Competition for the Rhodes in Canada is as fierce as in the United States and identical criteria are used to select winners, she added. In Ontario, the region from which Bayefsky-Anand applied, two students are given the scholarship each year. While application statistics are not available for the current year, in 2007, 45 Ontario residents applied for the Rhodes, while 60 applied in 2006.

Despite these tough criteria, Bayefsky-Anand, in the words of Sterling Professor of Political Science Ian Shapiro, is a “brilliantly impressive student” well deserving of the award.

At Yale, she has served as chairman of the Independent Party of the Yale Political Union, co-editor of the Yale Philosophy Review, co-founder of Y.U.M. literary magazine and an editorial columnist for the News.

Bayefsky-Anand has spent the past two summers on Bulldogs programs in Brussels and Hungary, working as a news intern for the Dow Jones Company and an intern at the International Center for Democratic Transition in Budapest.

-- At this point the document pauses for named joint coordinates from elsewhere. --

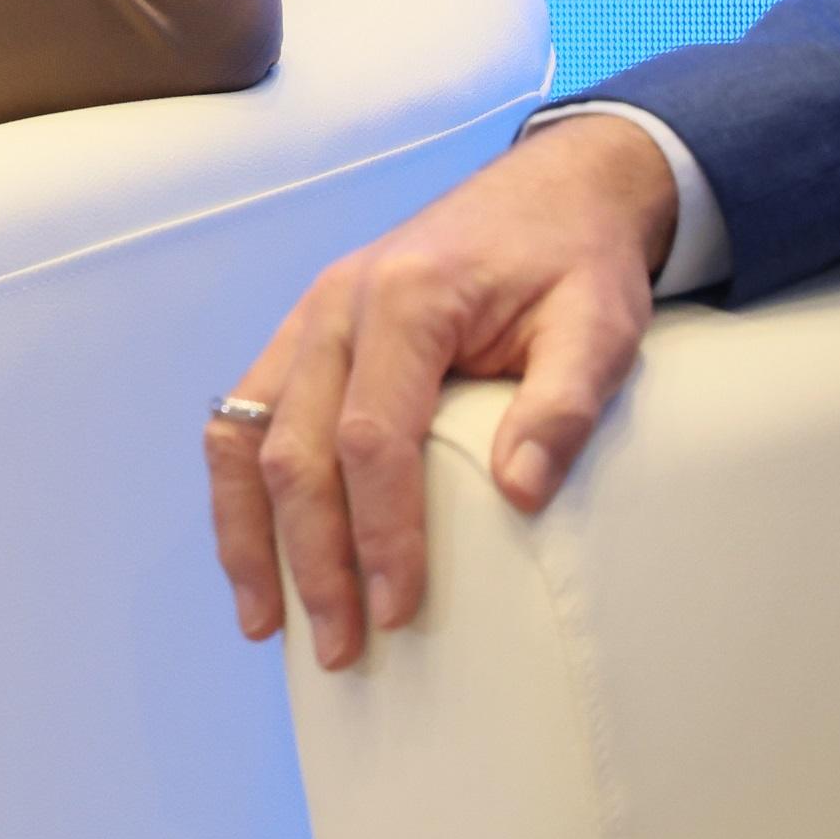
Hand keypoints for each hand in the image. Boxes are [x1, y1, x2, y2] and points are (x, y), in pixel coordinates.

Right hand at [206, 112, 676, 668]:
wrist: (549, 192)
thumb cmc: (575, 262)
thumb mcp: (601, 324)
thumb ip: (564, 402)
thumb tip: (518, 493)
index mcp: (405, 299)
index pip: (371, 436)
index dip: (379, 529)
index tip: (397, 608)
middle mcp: (334, 307)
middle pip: (293, 450)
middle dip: (310, 558)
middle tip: (342, 646)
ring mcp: (307, 320)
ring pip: (241, 436)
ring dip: (247, 534)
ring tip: (266, 621)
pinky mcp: (301, 338)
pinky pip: (242, 419)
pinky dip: (238, 491)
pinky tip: (255, 552)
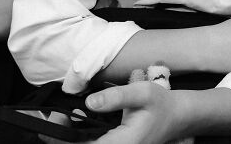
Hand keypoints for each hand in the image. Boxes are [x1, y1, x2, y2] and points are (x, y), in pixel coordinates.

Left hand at [39, 82, 182, 143]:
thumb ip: (116, 96)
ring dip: (70, 137)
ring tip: (63, 118)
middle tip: (56, 116)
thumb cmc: (161, 105)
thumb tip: (90, 102)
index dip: (61, 138)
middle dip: (62, 136)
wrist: (176, 117)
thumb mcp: (143, 93)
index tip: (54, 119)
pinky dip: (80, 137)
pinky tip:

While in Brussels, Bayefsky-Anand helped report on the June 2007 meeting of the European Council, which she said helped shape her views on global politics.

“It was exciting to see all these people from incredibly different countries and backgrounds coming together to define the nature of Europe,” she said.

After graduating from Oxford, Bayefsky-Anand said, she intends to pursue a career in academia.

The Rhodes Scholarship is awarded to students in more than a dozen countries worldwide, including South Africa, Jamaica and Zambia.